Resources have been pumped into social media, too. “The national media have not been the kindest to us over the last 18 months,” McDonnell muses. “In terms of the press, it’s really difficult because they’re owned by people whose power and wealth we’re challenging.” Activity on social media, therefore, is critical, and even more so to reach out to younger people. The eventual aim is to “reinvent word of mouth as a means of political communication,” he says, “and I think it’s happening.”
I liked Ed Miliband; he was an honest, pricipled person
When we meet it is the day of the US election, and we speak in a pre-President-Elect Trump world, but the enormity of the potential result hangs over our conversation. I wonder if the recent extraordinary changes in the political landscape, with the rise in divisive right-wing nationalism on the one hand, and the likes of Bernie Sanders, Corbyn and McDonnell himself on the other, has actually created a more positive climate for progressive movements. It’s as though McDonnell can’t really believe it himself: “It’s an exciting political period,” he smiles, “an extraordinarily exciting period for us.”
He thinks back to the last General Election, after which he was clearly crushed. “I didn’t want Ed Miliband to go,” he stresses, “I liked Ed Miliband; he was an honest, principled person. And he went very precipitously and I wanted him to stick around until things were stable.” But Miliband left, and along came Corbyn. “If you’d have asked me 18 months ago ‘was there gonna be a socialist leader of the Labour Party in my lifetime?’ I would have said ‘No, no chance.’ Now we’ve got one it’s carpe diem, seize the moment.”

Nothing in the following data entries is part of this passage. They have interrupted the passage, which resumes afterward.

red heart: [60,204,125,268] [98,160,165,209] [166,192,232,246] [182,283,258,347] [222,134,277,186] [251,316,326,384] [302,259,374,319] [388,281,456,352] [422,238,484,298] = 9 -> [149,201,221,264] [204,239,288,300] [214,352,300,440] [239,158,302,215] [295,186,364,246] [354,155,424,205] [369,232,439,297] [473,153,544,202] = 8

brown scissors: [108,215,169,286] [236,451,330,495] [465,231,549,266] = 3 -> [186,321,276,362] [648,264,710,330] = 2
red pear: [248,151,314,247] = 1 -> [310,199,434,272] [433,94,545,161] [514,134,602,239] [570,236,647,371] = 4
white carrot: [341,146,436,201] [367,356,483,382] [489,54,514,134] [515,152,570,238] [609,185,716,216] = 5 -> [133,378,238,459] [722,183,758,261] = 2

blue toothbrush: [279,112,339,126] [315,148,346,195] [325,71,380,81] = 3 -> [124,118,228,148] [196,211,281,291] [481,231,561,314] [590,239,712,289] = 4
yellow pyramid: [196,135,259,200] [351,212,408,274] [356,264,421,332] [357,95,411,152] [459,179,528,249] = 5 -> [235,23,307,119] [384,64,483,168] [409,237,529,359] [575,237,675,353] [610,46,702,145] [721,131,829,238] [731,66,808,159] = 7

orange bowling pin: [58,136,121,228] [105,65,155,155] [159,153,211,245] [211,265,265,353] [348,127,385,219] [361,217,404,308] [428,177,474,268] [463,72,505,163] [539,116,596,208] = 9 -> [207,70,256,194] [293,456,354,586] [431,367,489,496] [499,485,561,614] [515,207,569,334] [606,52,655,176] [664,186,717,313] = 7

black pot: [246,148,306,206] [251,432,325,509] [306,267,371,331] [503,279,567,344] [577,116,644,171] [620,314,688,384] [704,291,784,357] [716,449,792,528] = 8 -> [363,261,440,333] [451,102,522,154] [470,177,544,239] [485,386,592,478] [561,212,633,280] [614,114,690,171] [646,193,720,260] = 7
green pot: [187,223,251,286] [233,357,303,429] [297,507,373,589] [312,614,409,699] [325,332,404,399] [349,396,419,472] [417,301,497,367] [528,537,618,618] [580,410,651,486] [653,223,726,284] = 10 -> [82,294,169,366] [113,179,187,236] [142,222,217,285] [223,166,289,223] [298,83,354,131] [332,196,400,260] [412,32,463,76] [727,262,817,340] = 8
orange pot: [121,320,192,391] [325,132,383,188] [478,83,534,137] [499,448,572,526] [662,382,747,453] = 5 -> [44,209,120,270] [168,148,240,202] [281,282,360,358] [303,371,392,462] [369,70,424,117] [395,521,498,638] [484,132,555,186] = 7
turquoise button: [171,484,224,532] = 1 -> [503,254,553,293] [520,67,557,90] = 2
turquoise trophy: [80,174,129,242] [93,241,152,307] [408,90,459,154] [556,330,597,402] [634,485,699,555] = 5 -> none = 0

That’s what’s happening right now, all over the world and on all sorts of levels. “I think get involved in what influences your own life, so if you’re a student you get involved with student politics, what’s happening on your campus and nationally,” McDonnell advises, but he also suggests to “see what’s happening in the community around you… when there’s issues you need to address, get involved with those.” And it shouldn’t stop there: “on international issues you realise you’ve got a responsibility.”
McDonnell speaks with great conviction; his words and ideas feel genuine and honest. He thinks that “everybody should do politics, as well as their own mainstream work”, and it’s true that more and more people are starting to vote with their feet. “Sanders’ campaign has influenced the Clinton campaign,” he reminds me. The difference here in the UK is that the shift hasn’t come about via the growth of alternative individual parties like Pademos in Spain and Syriza in Greece. Instead, it’s come from within the Labour Party, which now, more than ever, has a tight hold on its roots. “The good thing about the Labour Party is still its roots to the trade union movement and the working class, so we’ve got a unique experience that we can develop on.” This is what gives it so much power: later in his talk, McDonnell points out that, with over 600 000 members, Labour has a member on almost every street in Britain.
A busy 18 months, then? “White knuckle ride at times!”